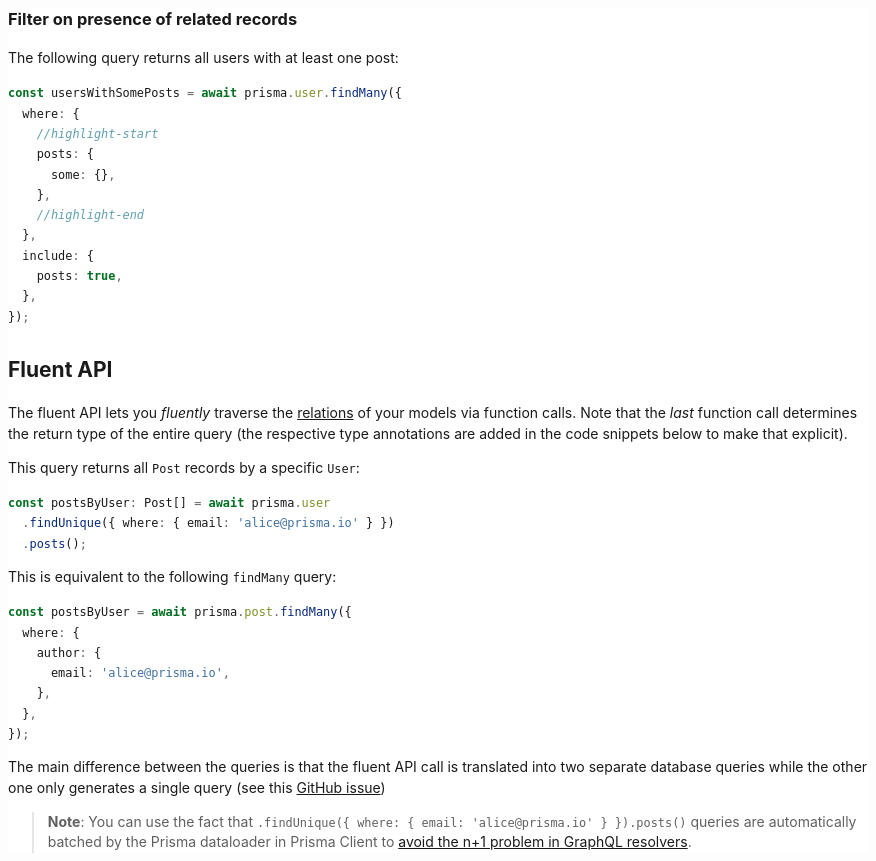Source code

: ### Filter on presence of related records

The following query returns all users with at least one post:

```ts highlight=3-5;normal
const usersWithSomePosts = await prisma.user.findMany({
  where: {
    //highlight-start
    posts: {
      some: {},
    },
    //highlight-end
  },
  include: {
    posts: true,
  },
});
```

## Fluent API

The fluent API lets you _fluently_ traverse the [relations](/orm/prisma-schema/data-model/relations) of your models via function calls. Note that the _last_ function call determines the return type of the entire query (the respective type annotations are added in the code snippets below to make that explicit).

This query returns all `Post` records by a specific `User`:

```ts
const postsByUser: Post[] = await prisma.user
  .findUnique({ where: { email: 'alice@prisma.io' } })
  .posts();
```

This is equivalent to the following `findMany` query:

```ts
const postsByUser = await prisma.post.findMany({
  where: {
    author: {
      email: 'alice@prisma.io',
    },
  },
});
```

The main difference between the queries is that the fluent API call is translated into two separate database queries while the other one only generates a single query (see this [GitHub issue](https://github.com/prisma/prisma/issues/1984))

> **Note**: You can use the fact that `.findUnique({ where: { email: 'alice@prisma.io' } }).posts()` queries are automatically batched by the Prisma dataloader in Prisma Client to [avoid the n+1 problem in GraphQL resolvers](/orm/prisma-client/queries/query-optimization-performance#solving-n1-in-graphql-with-findunique-and-prisma-clients-dataloader).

════

Return each line of the preceding material in which "where" can be found.

  where: {
  .findUnique({ where: { email: 'alice@prisma.io' } })
  where: {
> **Note**: You can use the fact that `.findUnique({ where: { email: 'alice@prisma.io' } }).posts()` queries are automatically batched by the Prisma dataloader in Prisma Client to [avoid the n+1 problem in GraphQL resolvers](/orm/prisma-client/queries/query-optimization-performance#solving-n1-in-graphql-with-findunique-and-prisma-clients-dataloader).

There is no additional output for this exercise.